* **Exercise description**
Scan the records below for the string "HALLER" and return every line where it appears.

======== Source records ========

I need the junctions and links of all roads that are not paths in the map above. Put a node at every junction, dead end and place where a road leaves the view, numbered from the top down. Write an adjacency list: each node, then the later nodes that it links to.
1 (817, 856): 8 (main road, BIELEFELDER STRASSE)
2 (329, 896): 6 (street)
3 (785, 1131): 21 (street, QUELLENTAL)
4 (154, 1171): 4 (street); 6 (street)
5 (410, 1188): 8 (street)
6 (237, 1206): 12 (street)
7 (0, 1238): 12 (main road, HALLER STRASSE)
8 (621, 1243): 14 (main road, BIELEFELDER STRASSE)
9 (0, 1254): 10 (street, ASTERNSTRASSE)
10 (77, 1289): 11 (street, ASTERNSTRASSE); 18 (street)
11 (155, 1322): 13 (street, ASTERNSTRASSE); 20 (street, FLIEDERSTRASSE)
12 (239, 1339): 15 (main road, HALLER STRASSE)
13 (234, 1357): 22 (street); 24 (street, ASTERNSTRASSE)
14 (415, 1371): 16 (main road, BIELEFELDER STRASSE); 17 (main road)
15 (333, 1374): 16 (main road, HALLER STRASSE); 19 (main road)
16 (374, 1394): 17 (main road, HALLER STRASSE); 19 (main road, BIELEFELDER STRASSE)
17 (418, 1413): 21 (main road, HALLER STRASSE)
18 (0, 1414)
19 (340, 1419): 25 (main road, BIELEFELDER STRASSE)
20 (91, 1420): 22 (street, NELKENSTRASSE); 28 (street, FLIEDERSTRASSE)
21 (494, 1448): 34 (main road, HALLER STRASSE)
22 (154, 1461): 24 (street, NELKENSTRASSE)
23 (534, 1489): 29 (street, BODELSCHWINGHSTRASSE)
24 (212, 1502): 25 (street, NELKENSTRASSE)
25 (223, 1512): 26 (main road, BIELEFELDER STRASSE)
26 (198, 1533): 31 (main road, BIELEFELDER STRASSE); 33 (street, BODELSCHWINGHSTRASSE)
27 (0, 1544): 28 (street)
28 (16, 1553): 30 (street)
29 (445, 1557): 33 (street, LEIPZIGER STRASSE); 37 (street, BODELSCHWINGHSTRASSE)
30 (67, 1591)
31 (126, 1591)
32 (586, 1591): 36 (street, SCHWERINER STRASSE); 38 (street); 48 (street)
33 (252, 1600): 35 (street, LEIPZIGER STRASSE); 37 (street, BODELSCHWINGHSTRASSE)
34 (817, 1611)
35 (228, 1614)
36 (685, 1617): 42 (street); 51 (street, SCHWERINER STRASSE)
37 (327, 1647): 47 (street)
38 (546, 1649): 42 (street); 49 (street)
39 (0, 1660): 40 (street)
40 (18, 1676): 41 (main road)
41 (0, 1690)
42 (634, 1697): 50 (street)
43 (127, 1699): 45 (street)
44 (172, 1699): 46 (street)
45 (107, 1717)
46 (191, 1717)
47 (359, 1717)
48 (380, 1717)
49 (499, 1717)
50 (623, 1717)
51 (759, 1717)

========

* **Response below**
7 (0, 1238): 12 (main road, HALLER STRASSE)
12 (239, 1339): 15 (main road, HALLER STRASSE)
15 (333, 1374): 16 (main road, HALLER STRASSE); 19 (main road)
16 (374, 1394): 17 (main road, HALLER STRASSE); 19 (main road, BIELEFELDER STRASSE)
17 (418, 1413): 21 (main road, HALLER STRASSE)
21 (494, 1448): 34 (main road, HALLER STRASSE)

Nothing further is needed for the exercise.